Guest post Martin Petrov, Chief Technology Officer, Payments Compliance at Integrity360
It is tempting to view payments compliance as the finish line, a signal that a business is secure. But in practice, compliance is just the starting point. It provides a baseline security level, not a digital fortress. Standards are designed to raise the floor and eliminate obvious vulnerabilities, but they cannot cover every emerging threat or nuance – such as a supplier getting breached or a shortcut taken by an engineer at 2 a.m. That is where organisations risk becoming complacent or overly literal in their interpretations.
True security demands a harder question than: “Are we compliant”? It demands: “Would this stop an attacker today?” That demands understanding not just what control requirements state, but why they exist. Multi-factor authentication (MFA), for example, is not just a checkbox; it is a concept rooted in stopping unauthorised access. Compliance must be interpreted in context: against the weakest vendor, the most exposed system, the riskiest business process, and the evolving threat landscape. Too many breaches have exploited gaps that audits never covered because compliance became the ceiling, not the floor.
Regional and cultural factors also play a part. In Northern Europe, payments compliance frameworks like PCI DSS are often seen as a baseline to exceed, with layered defences added beyond the minimum. In other regions, standards such as PCI DSS or ISO/IEC 27001 are treated more as a destination. Certification becomes the end goal – a badge to display, not a baseline to exceed. These differences matter because they determine whether compliance protects you or just protects your reputation.
The supplier slip-up that could cost you everything
One of the most urgent blind spots is the supply chain. You can harden and patch all of your own systems, mandate MFA, and lock down every endpoint. But a vendor’s default service account, an abandoned test tenant, or an over-permissioned API can undermine everything. As integrations and dependencies grow, so does the potential blast radius. And while many organisations know who their suppliers are, far fewer know what access they have, how often they are reviewed, or whether they follow the same standards. Supplier risk must now be managed as rigorously as internal operations; tiered, tested, and tightly controlled.

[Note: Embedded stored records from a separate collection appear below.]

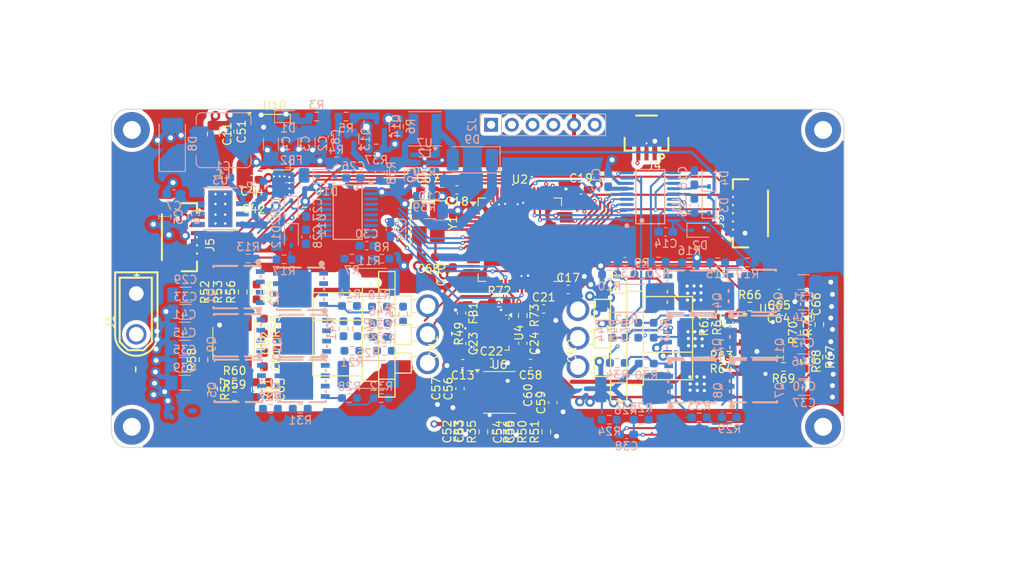
<source format=kicad_pcb>
(kicad_pcb
	(version 20240108)
	(generator "pcbnew")
	(generator_version "8.0")
	(general
		(thickness 1.6)
		(legacy_teardrops no)
	)
	(paper "A4")
	(layers
		(0 "F.Cu" signal)
		(1 "In1.Cu" signal)
		(2 "In2.Cu" signal)
		(31 "B.Cu" signal)
		(32 "B.Adhes" user "B.Adhesive")
		(33 "F.Adhes" user "F.Adhesive")
		(34 "B.Paste" user)
		(35 "F.Paste" user)
		(36 "B.SilkS" user "B.Silkscreen")
		(37 "F.SilkS" user "F.Silkscreen")
		(38 "B.Mask" user)
		(39 "F.Mask" user)
		(40 "Dwgs.User" user "User.Drawings")
		(41 "Cmts.User" user "User.Comments")
		(42 "Eco1.User" user "User.Eco1")
		(43 "Eco2.User" user "User.Eco2")
		(44 "Edge.Cuts" user)
		(45 "Margin" user)
		(46 "B.CrtYd" user "B.Courtyard")
		(47 "F.CrtYd" user "F.Courtyard")
		(48 "B.Fab" user)
		(49 "F.Fab" user)
		(50 "User.1" user)
		(51 "User.2" user)
		(52 "User.3" user)
		(53 "User.4" user)
		(54 "User.5" user)
		(55 "User.6" user)
		(56 "User.7" user)
		(57 "User.8" user)
		(58 "User.9" user)
	)
	(setup
		(stackup
			(layer "F.SilkS"
				(type "Top Silk Screen")
			)
			(layer "F.Paste"
				(type "Top Solder Paste")
			)
			(layer "F.Mask"
				(type "Top Solder Mask")
				(thickness 0.01)
			)
			(layer "F.Cu"
				(type "copper")
				(thickness 0.035)
			)
			(layer "dielectric 1"
				(type "prepreg")
				(thickness 0.1)
				(material "FR4")
				(epsilon_r 4.5)
				(loss_tangent 0.02)
			)
			(layer "In1.Cu"
				(type "copper")
				(thickness 0.035)
			)
			(layer "dielectric 2"
				(type "core")
				(thickness 1.24)
				(material "FR4")
				(epsilon_r 4.5)
				(loss_tangent 0.02)
			)
			(layer "In2.Cu"
				(type "copper")
				(thickness 0.035)
			)
			(layer "dielectric 3"
				(type "prepreg")
				(thickness 0.1)
				(material "FR4")
				(epsilon_r 4.5)
				(loss_tangent 0.02)
			)
			(layer "B.Cu"
				(type "copper")
				(thickness 0.035)
			)
			(layer "B.Mask"
				(type "Bottom Solder Mask")
				(thickness 0.01)
			)
			(layer "B.Paste"
				(type "Bottom Solder Paste")
			)
			(layer "B.SilkS"
				(type "Bottom Silk Screen")
			)
			(copper_finish "None")
			(dielectric_constraints no)
		)
		(pad_to_mask_clearance 0)
		(allow_soldermask_bridges_in_footprints no)
		(pcbplotparams
			(layerselection 0x00010fc_ffffffff)
			(plot_on_all_layers_selection 0x0000000_00000000)
			(disableapertmacros no)
			(usegerberextensions no)
			(usegerberattributes yes)
			(usegerberadvancedattributes yes)
			(creategerberjobfile yes)
			(dashed_line_dash_ratio 12.000000)
			(dashed_line_gap_ratio 3.000000)
			(svgprecision 4)
			(plotframeref no)
			(viasonmask no)
			(mode 1)
			(useauxorigin no)
			(hpglpennumber 1)
			(hpglpenspeed 20)
			(hpglpendiameter 15.000000)
			(pdf_front_fp_property_popups yes)
			(pdf_back_fp_property_popups yes)
			(dxfpolygonmode yes)
			(dxfimperialunits yes)
			(dxfusepcbnewfont yes)
			(psnegative no)
			(psa4output no)
			(plotreference yes)
			(plotvalue yes)
			(plotfptext yes)
			(plotinvisibletext no)
			(sketchpadsonfab no)
			(subtractmaskfromsilk no)
			(outputformat 1)
			(mirror no)
			(drillshape 1)
			(scaleselection 1)
			(outputdirectory "")
		)
	)
	(net 0 "")
	(net 1 "Net-(D8-K)")
	(net 2 "Net-(U3-BOOT)")
	(net 3 "GNDPWR")
	(net 4 "+5V")
	(net 5 "Net-(Q13-D)")
	(net 6 "+12V")
	(net 7 "GNDD")
	(net 8 "+3V3")
	(net 9 "/inverter/1VB1")
	(net 10 "/inverter/1SH_U")
	(net 11 "/inverter/1VB2")
	(net 12 "/inverter/1SH_V")
	(net 13 "/inverter/1SH_W")
	(net 14 "/inverter/2VB1")
	(net 15 "/inverter/2SH_U")
	(net 16 "/inverter/2SH_V")
	(net 17 "/inverter/2VB2")
	(net 18 "/inverter/2SH_W")
	(net 19 "+BATT")
	(net 20 "/OP_VCC")
	(net 21 "/INA1+")
	(net 22 "/VREF_OP1")
	(net 23 "/VREF_OP2")
	(net 24 "/YI")
	(net 25 "/YO")
	(net 26 "Net-(D1-A)")
	(net 27 "Net-(D9-A)")
	(net 28 "/SWDIO")
	(net 29 "/USART3_TX")
	(net 30 "/SWCLK")
	(net 31 "/USART3_RX")
	(net 32 "Net-(Q1-G)")
	(net 33 "Net-(Q2-S-Pad1)")
	(net 34 "Net-(Q2-G)")
	(net 35 "Net-(Q3-G)")
	(net 36 "Net-(Q4-G)")
	(net 37 "Net-(Q4-S-Pad1)")
	(net 38 "Net-(Q5-G)")
	(net 39 "Net-(Q6-S-Pad1)")
	(net 40 "Net-(Q6-G)")
	(net 41 "Net-(Q7-G)")
	(net 42 "Net-(Q8-G)")
	(net 43 "Net-(Q8-S-Pad1)")
	(net 44 "Net-(Q9-G)")
	(net 45 "Net-(Q10-G)")
	(net 46 "Net-(Q11-G)")
	(net 47 "Net-(Q12-G)")
	(net 48 "Net-(Q13-G)")
	(net 49 "Net-(Q14-B)")
	(net 50 "Net-(Q14-C)")
	(net 51 "Net-(U3-VSENSE)")
	(net 52 "/MOTOR_EN")
	(net 53 "/inverter/1GH_A")
	(net 54 "/inverter/1GL_A")
	(net 55 "/inverter/2GH_A")
	(net 56 "/inverter/2GL_A")
	(net 57 "/inverter/1GH_B")
	(net 58 "/inverter/1GL_B")
	(net 59 "/inverter/2GH_B")
	(net 60 "/inverter/2GL_B")
	(net 61 "Net-(U7-EN)")
	(net 62 "Net-(U7-FB)")
	(net 63 "/inverter/1GH_C")
	(net 64 "/inverter/1GL_C")
	(net 65 "/inverter/2GH_C")
	(net 66 "/inverter/2GL_C")
	(net 67 "/MPU_INT")
	(net 68 "/INA2+")
	(net 69 "Net-(U8A-+)")
	(net 70 "Net-(U8A--)")
	(net 71 "Net-(R54-Pad2)")
	(net 72 "Net-(U8B-+)")
	(net 73 "Net-(U8B--)")
	(net 74 "Net-(R60-Pad2)")
	(net 75 "Net-(U9A--)")
	(net 76 "Net-(U9A-+)")
	(net 77 "Net-(R65-Pad2)")
	(net 78 "Net-(U9B--)")
	(net 79 "Net-(U9B-+)")
	(net 80 "Net-(R70-Pad2)")
	(net 81 "/TIM1_CH3N")
	(net 82 "/inverter/1VB3")
	(net 83 "/TIM1_CH1N")
	(net 84 "/TIM1_CH2")
	(net 85 "/TIM1_CH2N")
	(net 86 "/TIM1_CH1")
	(net 87 "/TIM1_CH3")
	(net 88 "/TIM8_CH3")
	(net 89 "/TIM8_CH2N")
	(net 90 "unconnected-(U2-PB15-Pad37)")
	(net 91 "/TIM8_CH1")
	(net 92 "unconnected-(U2-PB2-Pad26)")
	(net 93 "unconnected-(U2-PB6-Pad59)")
	(net 94 "unconnected-(U2-PA1-Pad13)")
	(net 95 "unconnected-(U2-PA15-Pad51)")
	(net 96 "unconnected-(U2-PC9-Pad41)")
	(net 97 "unconnected-(U2-PG10-Pad7)")
	(net 98 "unconnected-(U2-PB14-Pad36)")
	(net 99 "unconnected-(U2-PA12-Pad46)")
	(net 100 "unconnected-(U2-PC3-Pad11)")
	(net 101 "unconnected-(U2-PC15-Pad4)")
	(net 102 "unconnected-(U2-PA0-Pad12)")
	(net 103 "/SPI1_MISO")
	(net 104 "unconnected-(U2-PB7-Pad60)")
	(net 105 "/TIM8_CH3N")
	(net 106 "/TIM8_CH2")
	(net 107 "/SPI1_MOSI")
	(net 108 "unconnected-(U2-PC5-Pad23)")
	(net 109 "/SPI1_SCK")
	(net 110 "/TIM8_CH1N")
	(net 111 "unconnected-(U2-PC14-Pad3)")
	(net 112 "unconnected-(U3-NC-Pad3)")
	(net 113 "unconnected-(U3-EN-Pad5)")
	(net 114 "unconnected-(U3-NC-Pad2)")
	(net 115 "/inverter/2VB3")
	(net 116 "unconnected-(U7-NC-Pad6)")
	(net 117 "Net-(U11-VCC)")
	(net 118 "Net-(U1-VCC)")
	(net 119 "unconnected-(U2-PB13-Pad35)")
	(net 120 "unconnected-(U2-PC13-Pad2)")
	(net 121 "/1A_ISENSOR-")
	(net 122 "/1A_ISENSOR+")
	(net 123 "/1B_ISENSOR-")
	(net 124 "/1B_ISENSOR+")
	(net 125 "/2A_ISENSOR+")
	(net 126 "/2A_ISENSOR-")
	(net 127 "/2B_ISENSOR+")
	(net 128 "/2B_ISENSOR-")
	(net 129 "unconnected-(U2-PA6-Pad20)")
	(net 130 "unconnected-(U2-PA5-Pad19)")
	(net 131 "/NSS1")
	(net 132 "/NSS2")
	(net 133 "/I2C2_SDA")
	(net 134 "/I2C2_SCL")
	(net 135 "Net-(U4-VDD)")
	(net 136 "Net-(U4-REGOUT)")
	(net 137 "Net-(U4-CPOUT)")
	(net 138 "unconnected-(U4-NC-Pad4)")
	(net 139 "unconnected-(U4-RESV-Pad22)")
	(net 140 "unconnected-(U4-NC-Pad16)")
	(net 141 "unconnected-(U4-RESV-Pad19)")
	(net 142 "unconnected-(U4-NC-Pad17)")
	(net 143 "unconnected-(U4-NC-Pad15)")
	(net 144 "unconnected-(U4-RESV-Pad21)")
	(net 145 "unconnected-(U4-NC-Pad5)")
	(net 146 "unconnected-(U4-AUX_DA-Pad6)")
	(net 147 "unconnected-(U4-NC-Pad3)")
	(net 148 "unconnected-(U4-AUX_CL-Pad7)")
	(net 149 "unconnected-(U4-NC-Pad14)")
	(net 150 "unconnected-(U4-NC-Pad2)")
	(net 151 "/USART1_RX")
	(net 152 "/USART1_TX")
	(net 153 "unconnected-(U2-PB10-Pad30)")
	(net 154 "/M1_ADC1_IN4")
	(net 155 "/M1_ADC2_IN7")
	(net 156 "unconnected-(U2-PA2-Pad14)")
	(net 157 "/M2_ADC2_IN14")
	(net 158 "/M2_ADC1_IN11")
	(footprint "Capacitor_SMD:C_0603_1608Metric_Pad1.08x0.95mm_HandSolder" (layer "F.Cu") (at 74.7875 40.585 180))
	(footprint "Capacitor_SMD:C_0603_1608Metric_Pad1.08x0.95mm_HandSolder" (layer "F.Cu") (at 75.035 70.2325 90))
	(footprint "Resistor_SMD:R_0603_1608Metric_Pad0.98x0.95mm_HandSolder" (layer "F.Cu") (at 51.14 57.3 -90))
	(footprint "Resistor_SMD:R_0603_1608Metric_Pad0.98x0.95mm_HandSolder" (layer "F.Cu") (at 110.6875 54.9))
	(footprint "Capacitor_SMD:C_0805_2012Metric_Pad1.18x1.45mm_HandSolder" (layer "F.Cu") (at 44.96 33.74 -90))
	(footprint "Resistor_SMD:R_0603_1608Metric_Pad0.98x0.95mm_HandSolder" (layer "F.Cu") (at 82.86 55.99 -90))
	(footprint "Sensor_Motion:InvenSense_QFN-24_4x4mm_P0.5mm" (layer "F.Cu") (at 79.02 58.1 -90))
	(footprint "Capacitor_SMD:C_0603_1608Metric_Pad1.08x0.95mm_HandSolder" (layer "F.Cu") (at 82.86 59.4025 -90))
	(footprint "Capacitor_SMD:C_0603_1608Metric_Pad1.08x0.95mm_HandSolder" (layer "F.Cu") (at 114.2525 53.3 180))
	(footprint "Capacitor_SMD:C_0603_1608Metric_Pad1.08x0.95mm_HandSolder" (layer "F.Cu") (at 73.535 70.2075 -90))
	(footprint "Capacitor_SMD:C_0603_1608Metric_Pad1.08x0.95mm_HandSolder" (layer "F.Cu") (at 73.67 64.96 90))
	(footprint "Resistor_SMD:R_0603_1608Metric_Pad0.98x0.95mm_HandSolder" (layer "F.Cu") (at 107.2 59.5 180))
	(footprint "Resistor_SMD:R_0603_1608Metric_Pad0.98x0.95mm_HandSolder" (layer "F.Cu") (at 78.035 70.2575 90))
	(footprint "Capacitor_SMD:C_0603_1608Metric_Pad1.08x0.95mm_HandSolder" (layer "F.Cu") (at 71.1875 40.635))
	(footprint "Capacitor_SMD:C_0603_1608Metric_Pad1.08x0.95mm_HandSolder" (layer "F.Cu") (at 51.14 61.4 -90))
	(footprint "balancerDriver:CONN-TH_MR30PW-F" (layer "F.Cu") (at 68.7 58.3 -90))
	(footprint "Capacitor_SMD:C_0805_2012Metric_Pad1.18x1.45mm_HandSolder" (layer "F.Cu") (at 49.86 41.24 180))
	(footprint "Resistor_SMD:R_0603_1608Metric_Pad0.98x0.95mm_HandSolder" (layer "F.Cu") (at 114.8 62.3 180))
	(footprint "Capacitor_SMD:C_0603_1608Metric_Pad1.08x0.95mm_HandSolder" (layer "F.Cu") (at 81.235 70.27 90))
	(footprint "balancerDriver:CONN-SMD_6P-P1.00_MEGASTAR_ZX-SH1.0-6PWT" (layer "F.Cu") (at 41.34 46.39 -90))
	(footprint "Capacitor_SMD:C_0603_1608Metric_Pad1.08x0.95mm_HandSolder" (layer "F.Cu") (at 86.535 66.67 90))
	(footprint "Resistor_SMD:R_0603_1608Metric_Pad0.98x0.95mm_HandSolder" (layer "F.Cu") (at 79.98 54.41))
	(footprint "Capacitor_SMD:C_0603_1608Metric_Pad1.08x0.95mm_HandSolder" (layer "F.Cu") (at 76.535 70.195 90))
	(footprint "Package_SO:SOIC-8_3.9x4.9mm_P1.27mm" (layer "F.Cu") (at 47.44 59.4 -90))
	(footprint (layer "F.Cu") (at 34.96 33.24))
	(footprint "Resistor_SMD:R_0603_1608Metric_Pad0.98x0.95mm_HandSolder" (layer "F.Cu") (at 50.24 53.1 -90))
	(footprint "Resistor_SMD:R_0603_1608Metric_Pad0.98x0.95mm_HandSolder" (layer "F.Cu") (at 106.5 57.1 90))
	(footprint "Resistor_SMD:R_0603_1608Metric_Pad0.98x0.95mm_HandSolder" (layer "F.Cu") (at 45.34 53.125 90))
	(footprint "balancerDriver:CONN-SMD_3P-P1.00_WAFER-SH1.0-3PWB" (layer "F.Cu") (at 98.02 34.4235 180))
	(footprint "Capacitor_SMD:C_0603_1608Metric_Pad1.08x0.95mm_HandSolder" (layer "F.Cu") (at 85.425 55.185))
	(footprint (layer "F.Cu") (at 119.66 33.24))
	(footprint "Resistor_SMD:R_0603_1608Metric_Pad0.98x0.95mm_HandSolder" (layer "F.Cu") (at 107.2 61.1 180))
	(footprint "Capacitor_SMD:C_0603_1608Metric_Pad1.08x0.95mm_HandSolder" (layer "F.Cu") (at 71.2875 48.835 180))
	(footprint "Resistor_SMD:R_0603_1608Metric_Pad0.98x0.95mm_HandSolder" (layer "F.Cu") (at 47.54 64.2))
	(footprint "Resistor_SMD:R_0603_1608Metric_Pad0.98x0.95mm_HandSolder" (layer "F.Cu") (at 119.2 57.1 90))
	(footprint "Resistor_SMD:R_0603_1608Metric_Pad0.98x0.95mm_HandSolder" (layer "F.Cu") (at 117.4 58.1 90))
	(footprint "Package_TO_SOT_SMD:SOT-223-3_TabPin2"
		(layer "F.Cu")
		(uuid "69c4c6dd-0af3-4308-a800-4e692ec03f1d")
		(at 52.46 34.74)
		(descr "module CMS SOT223 4 pins")
		(tags "CMS SOT")
		(property "Reference" "U10"
			(at 0 -4.5 0)
			(layer "F.SilkS")
			(uuid "be8e8c67-4589-484d-9c87-d86fcab07878")
			(effects
				(font
					(size 1 1)
					(thickness 0.15)
				)
			)
		)
		(property "Value" "AMS1117"
			(at 0 4.5 0)
			(layer "F.Fab")
			(uuid "bae9b92f-e3dc-4a49-a7ae-4bd90f626bf3")
			(effects
				(font
					(size 1 1)
					(thickness 0.15)
				)
			)
		)
		(property "Footprint" "Package_TO_SOT_SMD:SOT-223-3_TabPin2"
			(at 0 0 0)
			(unlocked yes)
			(layer "F.Fab")
			(hide yes)
			(uuid "cf2fc0f2-c850-43d8-968f-0d0a8a327073")
			(effects
				(font
					(size 1.27 1.27)
				)
			)
		)
		(property "Datasheet" "http://www.advanced-monolithic.com/pdf/ds1117.pdf"
			(at 0 0 0)
			(unlocked yes)
			(layer "F.Fab")
			(hide yes)
			(uuid "e9db38d0-acb8-4292-8d4b-0c93c4ff6aa3")
			(effects
				(font
					(size 1.27 1.27)
				)
			)
		)
		(property "Description" "1A Low Dropout regulator, positive, adjustable output, SOT-223"
			(at 0 0 0)
			(unlocked yes)
			(layer "F.Fab")
			(hide yes)
			(uuid "407978e8-4d6c-4b60-a19b-ac0323937cb4")
			(effects
				(font
					(size 1.27 1.27)
				)
			)
		)
		(property ki_fp_filters "SOT?223*TabPin2*")
		(path "/277f2c26-381d-4d95-8483-f09bc4772f13")
		(sheetname "根目录")
		(sheetfile "bldcDriver.kicad_sch")
		(attr smd)
		(fp_line
			(start -1.85 -3.41)
			(end 1.91 -3.41)
			(stroke
				(width 0.12)
				(type solid)
			)
			(layer "F.SilkS")
			(uuid
... [1532277 chars truncated]
</source>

The three-body problem: when PCI DSS, GDPR, and the EU AI Act collide
Then there is the pace of innovation, particularly in areas like artificial intelligence (AI). For European compliance officers, this creates a three-body problem: the EU AI Act, PCI DSS, and GDPR orbiting each other with overlapping – but misaligned – requirements. And unlike physics, there is no elegant equation to solve it. Meanwhile, global response remains inconsistent, and the tension between innovation and oversight is only going to grow.
The organisations that succeed in this environment will not just meet standards; they will go further and question whether they are compliant on paper but vulnerable in practice. By treating compliance as a foundation, not a finish line, organisations will unlock new ways to stay secure and trusted. The question is, what does that really look like?
What good is a lock if no one checks the door?
One of the easiest traps for modern security teams is assuming that tools alone provide protection. But no matter how advanced the platform or how rigid the policy, it is people and processes that hold it all together – or let it fall apart. This is especially true in payments compliance, where new platforms and integrations emerge faster than policies can adapt.
Organisations that treat compliance as a checklist often over-rely on technology, by trusting automated scans, secure settings, or third-party certifications to keep them safe. But without context and human judgement, these defences can create a false sense of security and leave the business exposed.
In the best security teams, compliance is part of the culture. Risk and DevOps teams stay in sync through constant feedback. Procurement acts as a line of defence, with a clear view of which suppliers matter most and where the risks lie. These teams know when to push back, even if it means slowing things down. And across the business, people are empowered to speak up when something feels off, whether it is a shortcut, a setting, or a workaround that could open the door to risk.
Compliance is not the end of the story
The gap between being compliant and being protected has never mattered more. Payments compliance standards offer a necessary starting point, but they cannot keep pace with every new integration, supplier dependency, or regulatory shift. Resilient organisations recognise this. They treat compliance as one layer in a broader strategy, one that includes cultural alignment, human awareness, and operational agility.
The difference shows up not in the paperwork, but in the response to real threats. While compliant organisations pass audits, protected ones prevent breaches. That is the shift the payments industry needs: from ticking boxes to asking better questions, and from chasing certification to building capability, resilience, and responsiveness.
Because, at the end of the day, it is not about being compliant. It is about being resilient.